Retail sales rose a stronger than expected 1.0% in September 2013 following a 0.1% (was 0.2%) gain in August and a 0.5% rise in July. Most of the increase in September was the result of a 4.7% jump in sales at motor vehicle dealerships. Earlier reported unit auto sales had pointed to an increase in sales at auto dealerships in the month, although not as large as the increase in today’s report. Outside of the auto sector, sales were unchanged in September although following relatively solid increases of 0.5% and 0.9% in August and July, respectively. Sales at gasoline stations (0.8%), furniture stores (0.5%), and building material stores (0.8%) all rose, but offset was provided by lower sales at clothing (-0.6%), food (-0.3%), and electronics (-1.1%) stores.
Excluding the effect of prices, the volume of retail sales also rose 1.0% in September. This marked a third consecutive increase in the measure following 0.2% and 0.4% increases in August and July, respectively.

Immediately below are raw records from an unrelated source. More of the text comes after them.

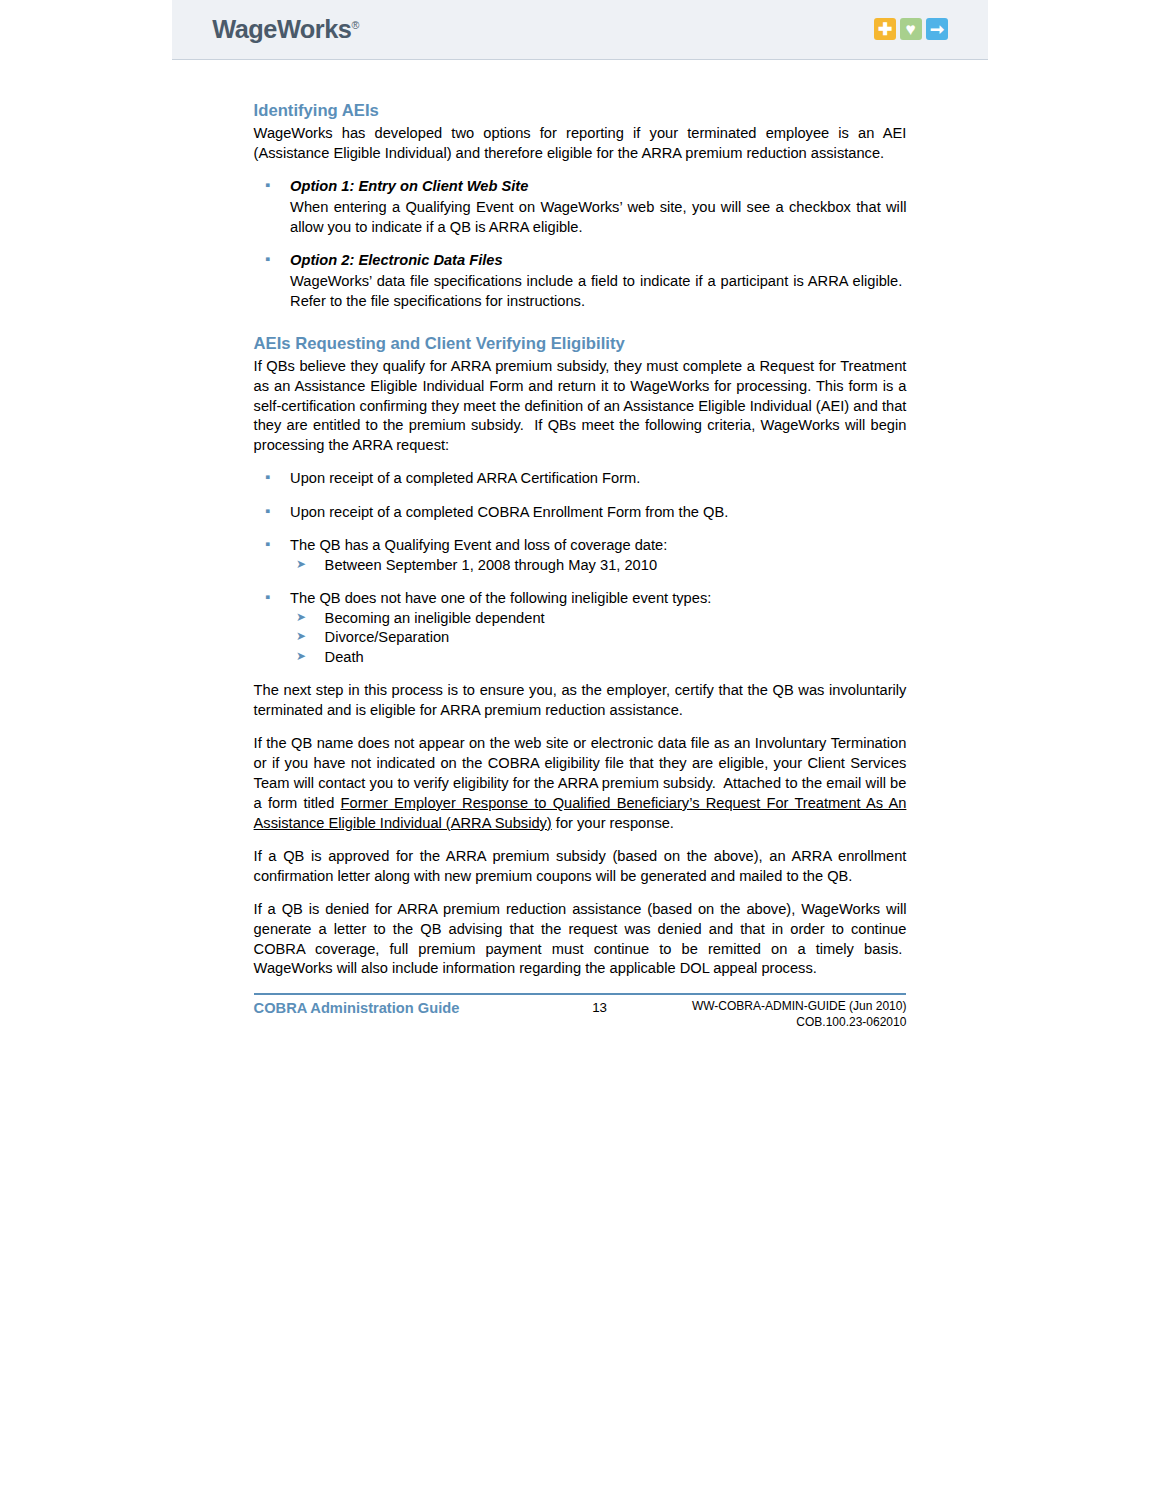WageWorks®
✚
♥
➞
Identifying AEIs
WageWorks has developed two options for reporting if your terminated employee is an AEI (Assistance Eligible Individual) and therefore eligible for the ARRA premium reduction assistance.
Option 1: Entry on Client Web Site When entering a Qualifying Event on WageWorks’ web site, you will see a checkbox that will allow you to indicate if a QB is ARRA eligible.
Option 2: Electronic Data Files WageWorks’ data file specifications include a field to indicate if a participant is ARRA eligible. Refer to the file specifications for instructions.
AEIs Requesting and Client Verifying Eligibility
If QBs believe they qualify for ARRA premium subsidy, they must complete a Request for Treatment as an Assistance Eligible Individual Form and return it to WageWorks for processing. This form is a self-certification confirming they meet the definition of an Assistance Eligible Individual (AEI) and that they are entitled to the premium subsidy. If QBs meet the following criteria, WageWorks will begin processing the ARRA request:
Upon receipt of a completed ARRA Certification Form.
Upon receipt of a completed COBRA Enrollment Form from the QB.
The QB has a Qualifying Event and loss of coverage date:
Between September 1, 2008 through May 31, 2010
The QB does not have one of the following ineligible event types:
Becoming an ineligible dependent
Divorce/Separation
Death
The next step in this process is to ensure you, as the employer, certify that the QB was involuntarily terminated and is eligible for ARRA premium reduction assistance.
If the QB name does not appear on the web site or electronic data file as an Involuntary Termination or if you have not indicated on the COBRA eligibility file that they are eligible, your Client Services Team will contact you to verify eligibility for the ARRA premium subsidy. Attached to the email will be a form titled Former Employer Response to Qualified Beneficiary’s Request For Treatment As An Assistance Eligible Individual (ARRA Subsidy) for your response.
If a QB is approved for the ARRA premium subsidy (based on the above), an ARRA enrollment confirmation letter along with new premium coupons will be generated and mailed to the QB.
If a QB is denied for ARRA premium reduction assistance (based on the above), WageWorks will generate a letter to the QB advising that the request was denied and that in order to continue COBRA coverage, full premium payment must continue to be remitted on a timely basis. WageWorks will also include information regarding the applicable DOL appeal process.
COBRA Administration Guide
13
WW-COBRA-ADMIN-GUIDE (Jun 2010)
COB.100.23-062010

Three consecutive monthly gains in the volume of retail sales, including the stronger than expected jump in September, left the measure up an annualized 2.4% in the third quarter of 2013 as a whole. That, however, is still down from a sizeable 6.3% surge in the second quarter and is still consistent with our monitoring that overall consumer spending growth, which includes spending on services not captured in the monthly retail report, slowed to slightly below a 2% rate in the third quarter following a 3.8% jump in the second quarter. With that said, despite some slowing in consumer spending growth, strength in other sectors of the economy, including a rebound in construction spending following weakness in June related to a strike in Quebec and flooding in Alberta, boosted monthly GDP growth by 0.6% and 0.3% in July and August, respectively, following a 0.5% drop in June. Today’s September retail report, along with earlier reported increases in the volume of wholesale and manufacturing sales, suggested that monthly GDP may have increased a further 0.3% in September, which even suggests some modest upside risk to our forecast that GDP growth strengthened to a 2.8% rate in the third quarter as a whole from the 1.7% gain reported in the second quarter.